The Crown Lands Acts 1861 were introduced by the New South Wales Premier, John Robertson, in 1861 to reform land holdings in New South Wales and in particular to break the Squattocracy's domination of land tenure. The Acts allowed free selection of crown land and made redundant the limits of location, which limited sale of land to the Nineteen Counties which had applied since 1826.

The Acts

Under the reforms unsurveyed land in an area which had been declared an agricultural reserve in designated unsettled areas could be selected and bought freehold in lots of crown land, wherever situated at £1 per acre, on a deposit of five shillings per acre, the balance to be paid within three years, an interest-free loan of three-quarters of the price. Alternatively at the end of the three years, the balance could be treated as an indefinite loan, as long as 5% interest was paid each year.
The Crown Lands Acts consisted of two separate acts: The Crown Lands Alienation Act of 1861 No 26a and the Crown Lands Occupation Act of 1861 No 27a These acts were amended in 1875 and 1880. The Robertson acts were replaced completely by new legislation with effect from the beginning of 1885.
Selectors were required to live on their land for three years and to make improvements worth £1 per acre. Speculation was to be prevented by requiring actual residence on the land.

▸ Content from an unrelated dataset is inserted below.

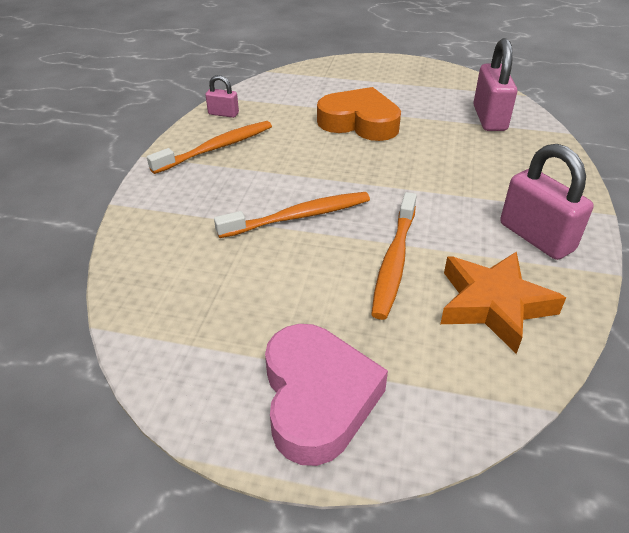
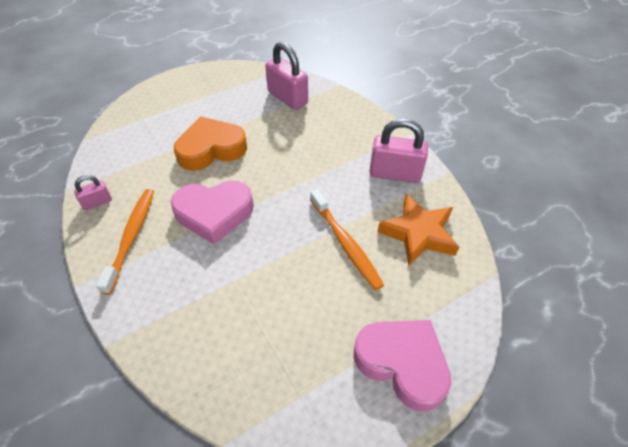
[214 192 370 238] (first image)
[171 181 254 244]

In return pastoralists were protected by granting them, at the conclusion of their present leases, annual leases in the settled districts and five yearly leases elsewhere, with a maximum area or carrying capacity, and an increase in rent by appraisement of the runs. The pastoralist retained the pre-emptive right to buy one twenty-fifth of his lease in addition to improved areas, and also possessed the pre-lease to three times the area of the freehold. In addition they were to continue to possess the right to request the survey and auctioning of large parcels of their lease. This meant that they could bid at short notice for such land while other potential bidders were unaware that the land was on the market. The work of Alexander Grant McLean, Surveyor General of New South Wales facilitated the introduction of these Land Acts.

Consequences

Subsequently, there were struggles between squatters and selectors, and the laws were circumvented by corruption and the acquisition of land by various schemes, such as the commissioning of selections to be passed eventually to squatters and the selection of key land such as land with access to water by squatters to maintain the viability of their pastoral leases. The Land Acts accelerated the alienation of crown land that had been acquired under the principle of terra nullius, and hence accelerated the dispossession of indigenous Australians.
The Land Acts paralleled the demands for similar legislation amending the United States Preemption Act of 1841, culminating in the Homestead Act of 1862, and was succeeded by similar legislation in other Australian colonies in the 1860s and Canada's Dominion Lands Act of 1872.